Concurrency	Transactions/sec	Events/sec	Average latency	P95 latency
1	39.36	157.45	25.262 ms	25.913 ms
5	195.53	782.10	25.443 ms	26.694 ms
10	382.93	1,531.71	25.860 ms	27.513 ms
25	956.30	3,825.21	25.670 ms	27.540 ms
50	1,861.65	7,446.58	26.013 ms	28.402 ms

Throughput scaled to 47.3 times the single-worker rate at concurrency 50, or about 94.6% of ideal linear scaling, while p95 processing latency increased by 2.489 ms. This indicates that the tested range remained destination-latency bound. It does not establish that PostgreSQL ingestion, checkpointing, a real receiver, or a constrained production host will scale identically.
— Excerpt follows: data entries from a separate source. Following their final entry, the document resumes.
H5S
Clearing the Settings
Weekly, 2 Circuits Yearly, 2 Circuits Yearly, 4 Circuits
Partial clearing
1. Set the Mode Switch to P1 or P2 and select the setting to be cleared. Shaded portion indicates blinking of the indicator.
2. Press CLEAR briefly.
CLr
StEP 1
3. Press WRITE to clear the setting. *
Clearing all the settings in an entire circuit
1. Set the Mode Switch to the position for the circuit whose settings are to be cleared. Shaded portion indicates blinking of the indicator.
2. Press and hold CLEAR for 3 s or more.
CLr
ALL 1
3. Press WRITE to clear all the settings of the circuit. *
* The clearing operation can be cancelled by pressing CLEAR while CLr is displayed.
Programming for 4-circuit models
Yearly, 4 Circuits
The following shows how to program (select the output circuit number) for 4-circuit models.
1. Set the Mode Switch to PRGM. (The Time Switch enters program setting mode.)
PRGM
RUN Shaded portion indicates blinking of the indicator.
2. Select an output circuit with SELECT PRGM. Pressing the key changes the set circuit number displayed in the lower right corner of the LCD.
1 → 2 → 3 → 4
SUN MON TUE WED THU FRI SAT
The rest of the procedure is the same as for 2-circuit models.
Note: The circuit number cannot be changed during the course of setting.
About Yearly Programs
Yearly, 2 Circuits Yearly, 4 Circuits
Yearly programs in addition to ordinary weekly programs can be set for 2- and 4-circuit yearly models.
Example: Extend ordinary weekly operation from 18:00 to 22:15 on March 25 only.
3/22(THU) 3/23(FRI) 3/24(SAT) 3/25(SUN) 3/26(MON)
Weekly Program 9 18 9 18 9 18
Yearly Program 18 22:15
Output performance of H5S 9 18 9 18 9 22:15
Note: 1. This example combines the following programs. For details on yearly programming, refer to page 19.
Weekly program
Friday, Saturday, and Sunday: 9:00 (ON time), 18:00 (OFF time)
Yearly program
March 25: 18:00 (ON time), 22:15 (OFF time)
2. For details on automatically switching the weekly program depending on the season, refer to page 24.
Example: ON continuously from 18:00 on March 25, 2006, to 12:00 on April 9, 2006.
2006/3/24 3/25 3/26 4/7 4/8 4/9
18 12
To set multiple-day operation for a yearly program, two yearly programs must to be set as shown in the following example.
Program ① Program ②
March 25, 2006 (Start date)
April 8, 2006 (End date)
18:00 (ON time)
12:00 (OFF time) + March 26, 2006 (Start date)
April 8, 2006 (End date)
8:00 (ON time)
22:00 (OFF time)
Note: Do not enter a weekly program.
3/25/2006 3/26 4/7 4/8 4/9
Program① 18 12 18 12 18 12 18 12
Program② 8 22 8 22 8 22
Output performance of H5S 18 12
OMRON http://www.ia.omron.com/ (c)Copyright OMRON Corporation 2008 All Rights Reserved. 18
Delivery, state, and operations

Surface	Configuration	Result
Signed/authenticated webhook	10 ms receiver latency, 1,000 transactions	83.53 requests/sec
Fanout	1 destination, 250 transactions	76.76 requests/sec
Fanout	10 destinations, 2,500 requests	74.36 requests/sec
Delivered-ledger writes	10,000 rows	1,630.38 writes/sec
Duplicate checks	10,000 rows	12,385.59 checks/sec
Dead-letter writes	1,000 rows	1,654.41 writes/sec
Readiness snapshot	10,000 delivered, 1,000 dead letters	10,381.57 snapshots/sec
Metrics snapshot	10,000 delivered, 1,000 dead letters	746.64 snapshots/sec
DLQ replay	1,000 rows, 2 destinations, no network	1,030.30 rows/sec

The 10 ms webhook test reached 83.5% of the latency-only ceiling of 100 requests/sec, with the remaining time covering local HTTP, serialization, authentication, and signing. Fanout held roughly 70–77 requests/sec as destination count increased, so transaction throughput fell approximately inversely with the number of destinations; concurrency and route selectivity are therefore the relevant compensating controls.
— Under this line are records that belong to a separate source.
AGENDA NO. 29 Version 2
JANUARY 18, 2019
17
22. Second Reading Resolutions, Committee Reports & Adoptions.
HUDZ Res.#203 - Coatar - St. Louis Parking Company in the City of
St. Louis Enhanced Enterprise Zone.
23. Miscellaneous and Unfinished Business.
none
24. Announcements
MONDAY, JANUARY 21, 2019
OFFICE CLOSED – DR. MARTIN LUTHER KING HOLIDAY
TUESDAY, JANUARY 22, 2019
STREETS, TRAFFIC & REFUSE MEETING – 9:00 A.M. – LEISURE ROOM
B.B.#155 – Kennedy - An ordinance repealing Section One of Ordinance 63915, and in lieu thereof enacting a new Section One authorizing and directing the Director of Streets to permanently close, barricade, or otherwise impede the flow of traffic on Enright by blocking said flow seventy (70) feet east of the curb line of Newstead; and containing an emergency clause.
SQLite duplicate reads were much faster than ledger and dead-letter writes on this filesystem. Metrics generation took about 1.34 ms per snapshot and readiness about 0.096 ms, leaving substantial local headroom at ordinary scrape intervals. DLQ replay resolved all 1,000 rows with none pending, but its rate excludes receiver latency, retries, and policy execution.

Interpretation boundaries

The snapshot used one trial; repeat trials before treating small differences as regressions.
HTTP receivers and synthetic sinks ran locally, without production network variance or rate limits.
PostgreSQL decoding, WAL transport, acknowledgement, and the contiguous progress coordinator are outside these downstream benchmarks.
SQLite results depend strongly on filesystem, volume, cache, and durability behavior.
Capacity planning should rerun the same commands on deployment-equivalent hardware with realistic latency, fanout, payload size, and concurrency.